Diese Betonwalze diente zu Planierungsarbeiten und musste von Häftlingen mit bloßer Körperkraft gezogen.

Auf der Schuhprüfstrecke mussten die Gefangenen über wechselnde Straßenbeläge bis zu 40 Kilometer marschieren, um den Verschleiß von Schuhsohlen für die Wehrmacht zu prüfen, die für die geplanten Eroberungs- und Vernichtungsfeldzüge zuverlässige und robuste Stiefel haben sollte.

Diese Stelle erinnert an den Galgen, der hier einst aufgebaut war. Bei Lagerverstoß oder aber, wenn Inhaftierte aus purer Willkür auf die Todesliste gesetzt wurden, hat man sie nicht schnell durch freien Fall an der Schlinge und den damit verbundenen Genickbruch erhängt. Denn selbst ein schneller, scheinbar relativ schmerzloser Tod sollte den Häftlingen verwehrt bleiben. Zur Abschreckung brachten die KZ-Aufseher stattdessen verurteilte Gefangene z.B. durch das Wegziehen eines Podestes um, was ein langsames Erwürgen zur Folge hatte.
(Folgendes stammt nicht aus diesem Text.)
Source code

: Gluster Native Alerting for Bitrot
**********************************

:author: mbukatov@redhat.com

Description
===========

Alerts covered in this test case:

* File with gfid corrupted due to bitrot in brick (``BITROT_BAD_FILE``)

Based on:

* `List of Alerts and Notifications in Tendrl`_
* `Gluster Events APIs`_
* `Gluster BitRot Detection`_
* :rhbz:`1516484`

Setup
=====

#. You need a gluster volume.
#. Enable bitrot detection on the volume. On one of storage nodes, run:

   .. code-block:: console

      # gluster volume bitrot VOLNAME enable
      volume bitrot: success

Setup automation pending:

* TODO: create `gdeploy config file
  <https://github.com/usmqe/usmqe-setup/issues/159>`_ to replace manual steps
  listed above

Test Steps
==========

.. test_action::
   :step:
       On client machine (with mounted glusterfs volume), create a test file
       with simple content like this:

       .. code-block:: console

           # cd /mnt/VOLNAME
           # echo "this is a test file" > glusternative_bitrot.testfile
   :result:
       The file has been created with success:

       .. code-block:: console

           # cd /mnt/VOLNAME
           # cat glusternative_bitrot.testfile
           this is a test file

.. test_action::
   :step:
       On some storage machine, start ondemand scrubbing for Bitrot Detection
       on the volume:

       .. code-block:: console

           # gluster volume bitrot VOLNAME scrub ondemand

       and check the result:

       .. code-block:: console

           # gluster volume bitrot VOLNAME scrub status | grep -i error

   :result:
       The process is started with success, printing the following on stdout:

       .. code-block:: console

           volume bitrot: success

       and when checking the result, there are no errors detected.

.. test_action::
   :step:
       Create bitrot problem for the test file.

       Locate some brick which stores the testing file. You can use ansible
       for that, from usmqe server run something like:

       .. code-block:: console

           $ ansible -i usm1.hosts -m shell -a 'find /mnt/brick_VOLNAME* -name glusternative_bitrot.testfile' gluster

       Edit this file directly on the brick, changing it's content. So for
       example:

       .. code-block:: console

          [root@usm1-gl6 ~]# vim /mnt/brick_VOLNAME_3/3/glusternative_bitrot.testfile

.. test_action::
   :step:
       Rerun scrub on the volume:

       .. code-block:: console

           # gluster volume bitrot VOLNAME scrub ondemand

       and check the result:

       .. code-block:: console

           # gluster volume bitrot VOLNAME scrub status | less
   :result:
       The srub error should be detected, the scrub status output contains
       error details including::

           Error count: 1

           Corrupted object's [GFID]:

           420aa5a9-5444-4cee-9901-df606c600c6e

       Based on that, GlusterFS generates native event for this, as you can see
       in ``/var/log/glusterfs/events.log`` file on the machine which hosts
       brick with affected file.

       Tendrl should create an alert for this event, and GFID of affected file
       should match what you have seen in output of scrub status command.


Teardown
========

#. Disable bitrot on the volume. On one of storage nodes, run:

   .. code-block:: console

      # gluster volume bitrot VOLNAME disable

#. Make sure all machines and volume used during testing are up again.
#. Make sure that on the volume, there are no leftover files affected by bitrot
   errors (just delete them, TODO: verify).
Auch das Aufhängen an den Händen, welche hinter dem Rücken positioniert wurden, war eine schreckliche Folter- und Tötungspraxis, bei der ein Verurteilter auf diese Weise mehrere Tage hing, ehe der Tod eintraf.

Blick auf den Wachturm E.

Symbolische Kennzeichnung der Barackengrundrisse mit Bildern und Texten ehemaliger Gefangener.

Die Genickschussanlage des KZ Sachsenhausen.

Am Denkmal für die Opfer des KZ Sachsenhausen legen die Klassensprecherin Lisa Bettin und den Vorsitzenden der Konferenz der Schüler Christopher Fuchs (beide 10a) gemeinsam mit Herrn Dr. Mueller einen Kranz nieder, ...

... um gemeinsam mit Klassensprechern sowie anwesenden Schülern an die Ermordeten zu  erinnern. Das Denkmal für die Opfer des KZ Sachsenhausen steht neben dem ehemaligen Krematorium und der Gaskammer der Station Z.

Die Krematoriumsöfen wurden bei einer Sprengung 1953 beschädigt.

Die Station Z umfasste das 1942 erbaute Krematorium mit vier Verbrennungsöfen, ...

... einer Gaskammer und der Genickschussanlage.

Das Mahnmal der Nationalen Mahn- und Gedenkstätte mit dem ehemaligen Erschießungsgraben im Vordergrund erinnert an die Toten und Gefolterten des KZ Sachsenhausen.

Toiletten, ...

... Waschraum, ...

... Tagesraum und ...

... Bettraum mit Dreistockbetten in der erhaltenen Häftlingsbaracke 39. Die Baracken waren für 150 Häftlinge ausgelegt und symmetrisch in einem Halbkreis zum Appellplatz ausgerichtet. Nach der Reichsprogromnacht 1938 erhöhte sich Anzahl der eingelieferten Häftlinge, sodass in einer Baracke bis zu 500 Menschen schlafen mussten.

Im September 1992 wurde bei einem antisemitisch motivierten Brandanschlag ein Flügel der Baracke 38 zerstört und weitere Gebäudeteile beschädigt. 1996/97 entstand ein Museumsneubau anstelle des zerstörten Barackenflügels. Die beschädigte Baracke 39 wurde hingegen denkmalgerecht saniert. Die Brandspuren an der Decke wurden hierbei bewusst für die Nachwelt konserviert. Es zeigt sich, dass Aufklärung und gelebte Erinnerung an die Opfer der NS-Zeit immer wieder an kommende Generationen vermittelt werden müssen.